• [Work instruction A] Name each of the patterns that the coaching text below says emerge when coaching has no defined structure or cadence.

• [Text provided]
Organizations have long wanted to scale coaching, but have been limited by cost and capacity. With AI, that's beginning to change as new platforms make coaching more accessible, flexible, and available on demand, extending support beyond a select group of leaders to entire populations.

For talent leaders, this shift creates both opportunity and complexity. With greater reach comes a new set of trade-offs: how to balance access with depth, flexibility with accountability, and efficiency with meaningful development.

The limits of unlimited (coaching).

Unlimited coaching sounds like the obvious answer. Remove the barriers, give everyone access, let people engage on their own terms. What's not to like?

In practice, quite a bit.

When coaching has no defined structure or cadence, engagement tends to become episodic - people show up when something feels urgent and step back when it doesn't. The coaching relationship never quite deepens. Conversations cover ground but don't build on it. And the development that was supposed to happen keeps getting pushed to the next session, and the next.

Three patterns emerge:

  1.  Sporadic engagement over sustained development. Without a rhythm to anchor the work, coaching becomes reactive. Clients bring whatever is most pressing that week rather than working toward something larger. Progress happens in bursts, if at all.
  2. Insights that don't compound. Great coaching reveals patterns over time - things a client can't see in one session but can't unsee after several. Without continuity, and without a consistent coaching relationship to hold the thread, each conversation starts close to zero.
  3. Outcomes that are hard to measure. No milestones. No defined endpoint. No clear way for the organization, or the client, to know whether it's working. Activity fills the gap where impact should be.

The result is a model that's easy to scale and hard to defend. Which is exactly the problem talent leaders are navigating right now.

The relationship is the lever.

Decades of research into what makes coaching work keeps arriving at the same answer: it's the relationship. Not the platform, not the methodology. The relationship.

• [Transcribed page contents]
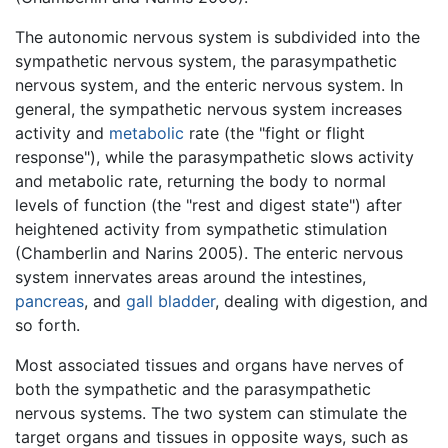
The autonomic nervous system is subdivided into the
sympathetic nervous system, the parasympathetic
nervous system, and the enteric nervous system. In
general, the sympathetic nervous system increases
activity and
metabolic
rate (the "fight or flight
response"), while the parasympathetic slows activity
and metabolic rate, returning the body to normal
levels of function (the "rest and digest state") after
heightened activity from sympathetic stimulation
(Chamberlin and Narins 2005). The enteric nervous
system innervates areas around the intestines,
pancreas
, and
gall bladder
, dealing with digestion, and
so forth.
Most associated tissues and organs have nerves of
both the sympathetic and the parasympathetic
nervous systems. The two system can stimulate the
target organs and tissues in opposite ways, such as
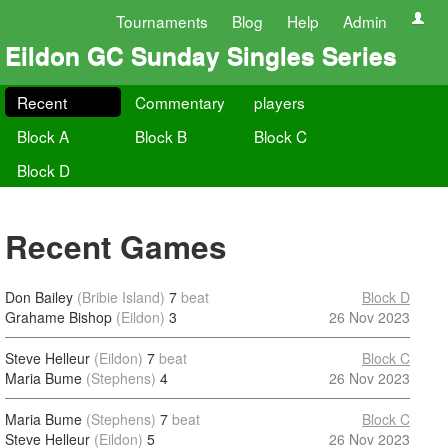
Tournaments
Blog
Help
Admin
Eildon GC Sunday Singles Series
Recent
Commentary
players
Block A
Block B
Block C
Block D
Recent Games
Don Bailey
(Bribie Island)
7
beat
Block D
Grahame Bishop
(Eildon)
3
26 Nov 2023
Steve Helleur
(Eildon)
7
beat
Block C
Maria Bume
(Stephens)
4
26 Nov 2023
Maria Bume
(Stephens)
7
beat
Block C
Steve Helleur
(Eildon)
5
26 Nov 2023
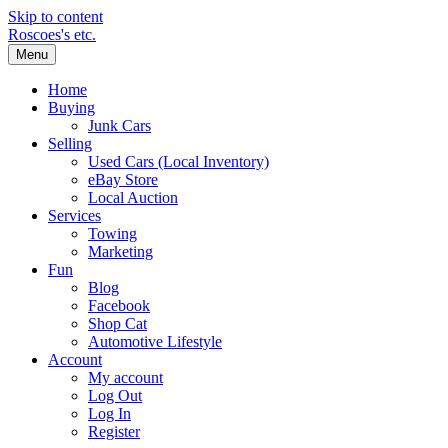
Skip to content
Roscoes's etc.
Menu
Home
Buying
Junk Cars
Selling
Used Cars (Local Inventory)
eBay Store
Local Auction
Services
Towing
Marketing
Fun
Blog
Facebook
Shop Cat
Automotive Lifestyle
Account
My account
Log Out
Log In
Register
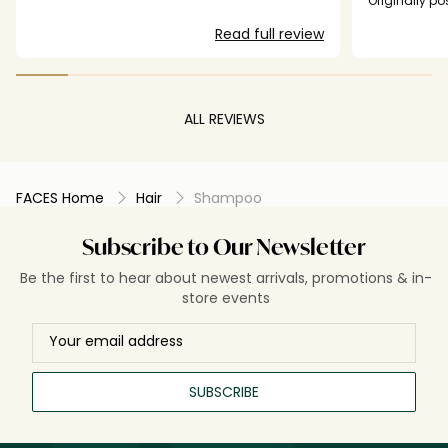
Originally p
hydration to fix the damage.
seeking luxur
Read full review
ALL REVIEWS
FACES Home
Hair
Shampoo
Subscribe to Our Newsletter
Be the first to hear about newest arrivals, promotions & in-
store events
SUBSCRIBE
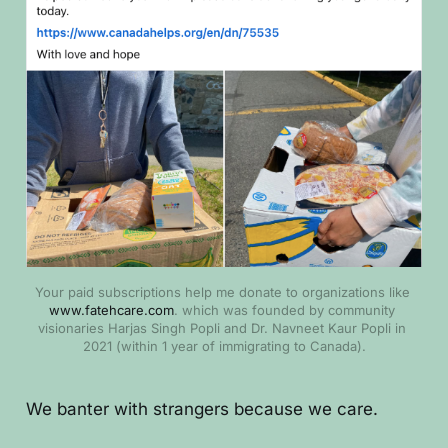
Your paid subscriptions help me donate to organizations like
www.fatehcare.com
. which was founded by community 
visionaries Harjas Singh Popli and Dr. Navneet Kaur Popli in 
2021 (within 1 year of immigrating to Canada).
We banter with strangers because we care.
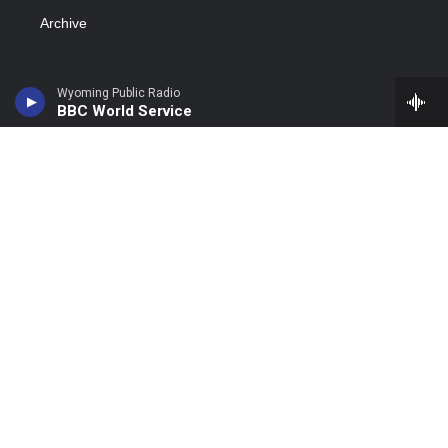
Archive
Wyoming Public Radio
BBC World Service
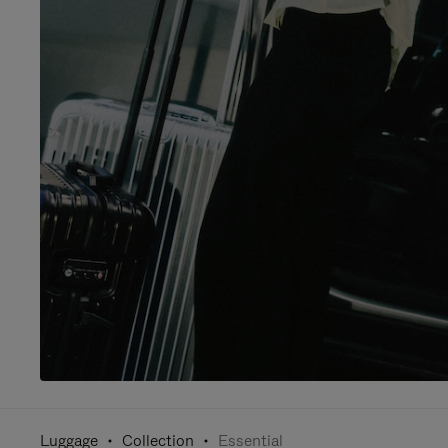
Luggage
Collection
Essential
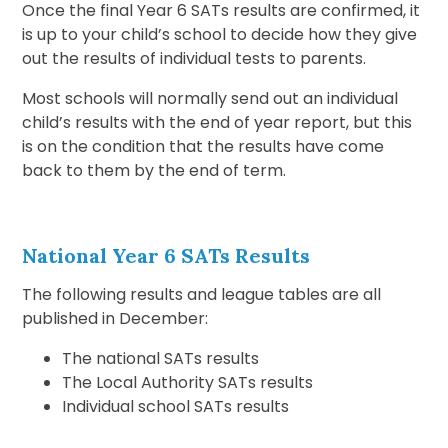
Once the final Year 6 SATs results are confirmed, it
is up to your child’s school to decide how they give
out the results of individual tests to parents.
Most schools will normally send out an individual
child’s results with the end of year report, but this
is on the condition that the results have come
back to them by the end of term.
National Year 6 SATs Results
The following results and league tables are all
published in December:
The national SATs results
The Local Authority SATs results
Individual school SATs results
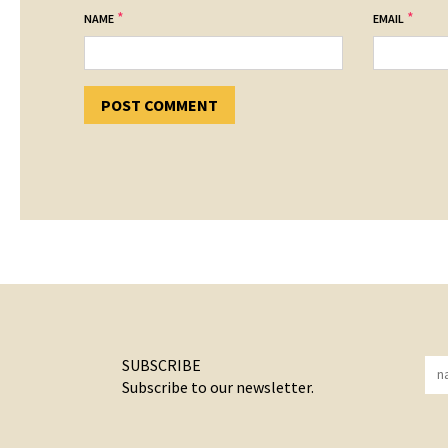
*
*
NAME
EMAIL
SUBSCRIBE
Subscribe to our newsletter.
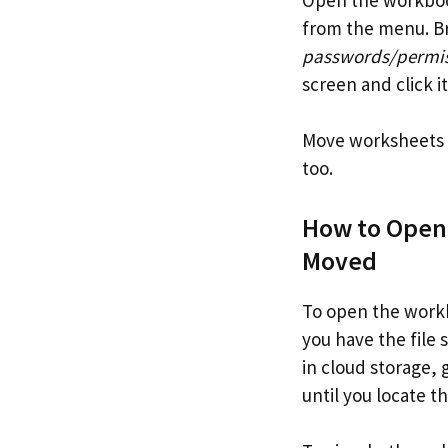
from the menu. Br
passwords/permiss
screen and click i
Move worksheets b
too.
How to Open
Moved
To open the workb
you have the file s
in cloud storage,
until you locate th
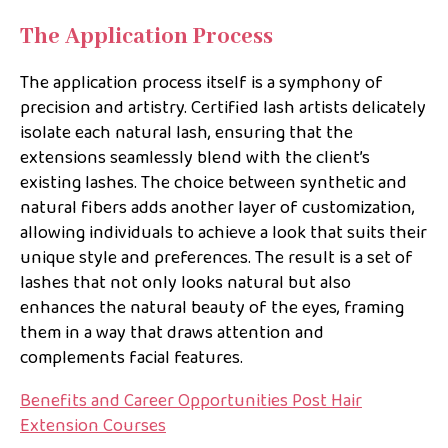
The Application Process
The application process itself is a symphony of
precision and artistry. Certified lash artists delicately
isolate each natural lash, ensuring that the
extensions seamlessly blend with the client’s
existing lashes. The choice between synthetic and
natural fibers adds another layer of customization,
allowing individuals to achieve a look that suits their
unique style and preferences. The result is a set of
lashes that not only looks natural but also
enhances the natural beauty of the eyes, framing
them in a way that draws attention and
complements facial features.
Benefits and Career Opportunities Post Hair
Extension Courses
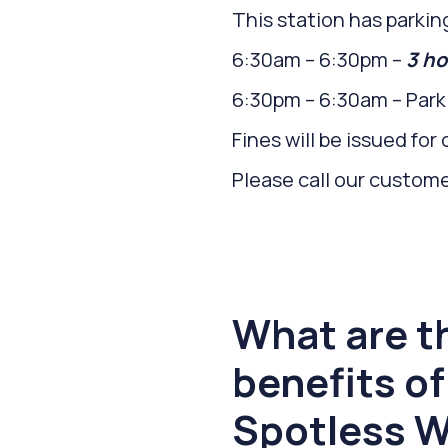
This station has parking
6:30am – 6:30pm –
3 ho
6:30pm – 6:30am – Parki
Fines will be issued fo
Please call our custom
What are t
benefits of
Spotless W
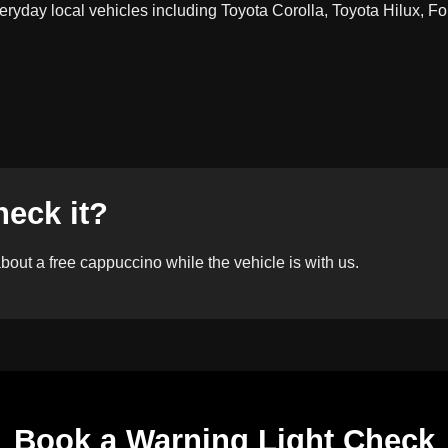
ryday local vehicles including Toyota Corolla, Toyota Hilux, Fo
heck it?
out a free cappuccino while the vehicle is with us.
Book a Warning Light Check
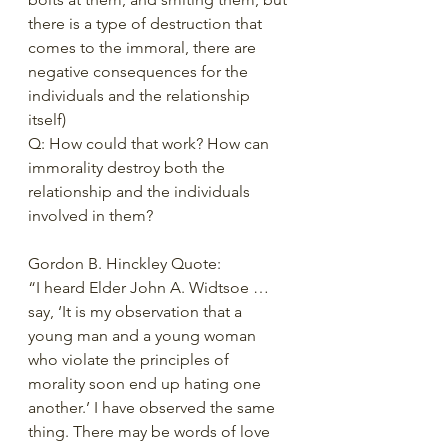
there is a type of destruction that 
comes to the immoral, there are 
negative consequences for the 
individuals and the relationship 
itself)  
Q: How could that work? How can 
immorality destroy both the 
relationship and the individuals 
involved in them? 
Gordon B. Hinckley Quote: 
“I heard Elder John A. Widtsoe … 
say, ‘It is my observation that a 
young man and a young woman 
who violate the principles of 
morality soon end up hating one 
another.’ I have observed the same 
thing. There may be words of love 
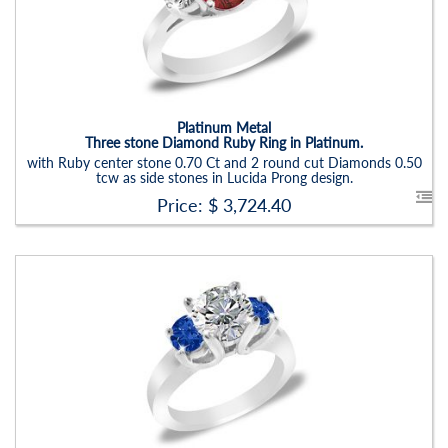
Carat Range:
-
Item Width:
2.5 - 3 Mm
Setting:
Round
Platinum Metal
Three stone Diamond Ruby Ring in Platinum.
with Ruby center stone 0.70 Ct and 2 round cut Diamonds 0.50
tcw as side stones in Lucida Prong design.
Price: $
3,724.40
Stock ID:
RN6021SSD
Carat Range:
-
Item Width:
2.5 - 3 Mm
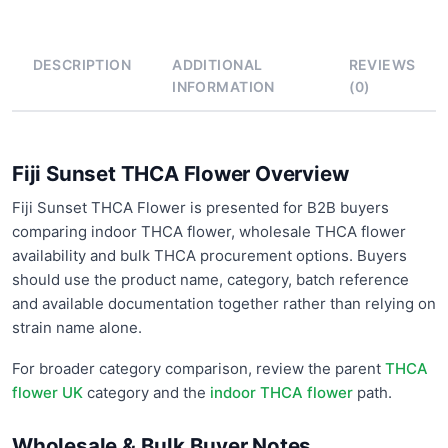
DESCRIPTION
ADDITIONAL
REVIEWS
INFORMATION
(0)
Fiji Sunset THCA Flower Overview
Fiji Sunset THCA Flower is presented for B2B buyers
comparing indoor THCA flower, wholesale THCA flower
availability and bulk THCA procurement options. Buyers
should use the product name, category, batch reference
and available documentation together rather than relying on
strain name alone.
For broader category comparison, review the parent
THCA
flower UK
category and the
indoor THCA flower
path.
Wholesale & Bulk Buyer Notes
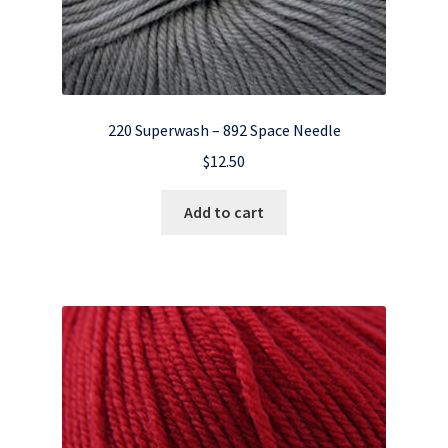
220 Superwash – 892 Space Needle
$
12.50
Add to cart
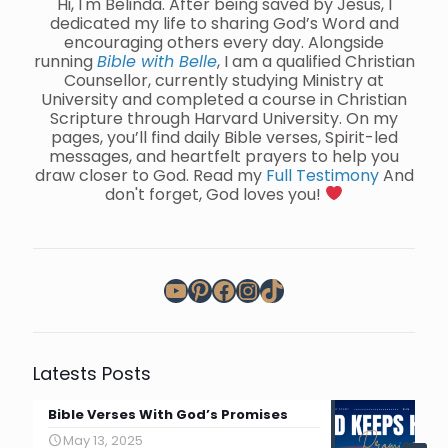
Hi, I'm Belinda. After being saved by Jesus, I
dedicated my life to sharing God’s Word and
encouraging others every day. Alongside
running
Bible with Belle
, I am a qualified Christian
Counsellor, currently studying Ministry at
University and completed a course in Christian
Scripture through Harvard University. On my
pages, you’ll find daily Bible verses, Spirit-led
messages, and heartfelt prayers to help you
draw closer to God. Read my
Full Testimony
And
don't forget, God loves you!
YouTube
Pinterest
Facebook
Instagram
TikTok
Latests Posts
Bible Verses With God’s Promises
May 13, 2025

• [Work instruction B] Change "Spirit-led" to "faith-filled" in the entries, writing out everything from the line containing "Hi, I'm Belinda." down to the end of the entries with nothing else altered.

• [Task response A]
- Sporadic engagement over sustained development
- Insights that don't compound
- Outcomes that are hard to measure

• [Task response B]
Hi, I'm Belinda. After being saved by Jesus, I
dedicated my life to sharing God’s Word and
encouraging others every day. Alongside
running
Bible with Belle
, I am a qualified Christian
Counsellor, currently studying Ministry at
University and completed a course in Christian
Scripture through Harvard University. On my
pages, you’ll find daily Bible verses, faith-filled
messages, and heartfelt prayers to help you
draw closer to God. Read my
Full Testimony
And
don't forget, God loves you!
YouTube
Pinterest
Facebook
Instagram
TikTok
Latests Posts
Bible Verses With God’s Promises
May 13, 2025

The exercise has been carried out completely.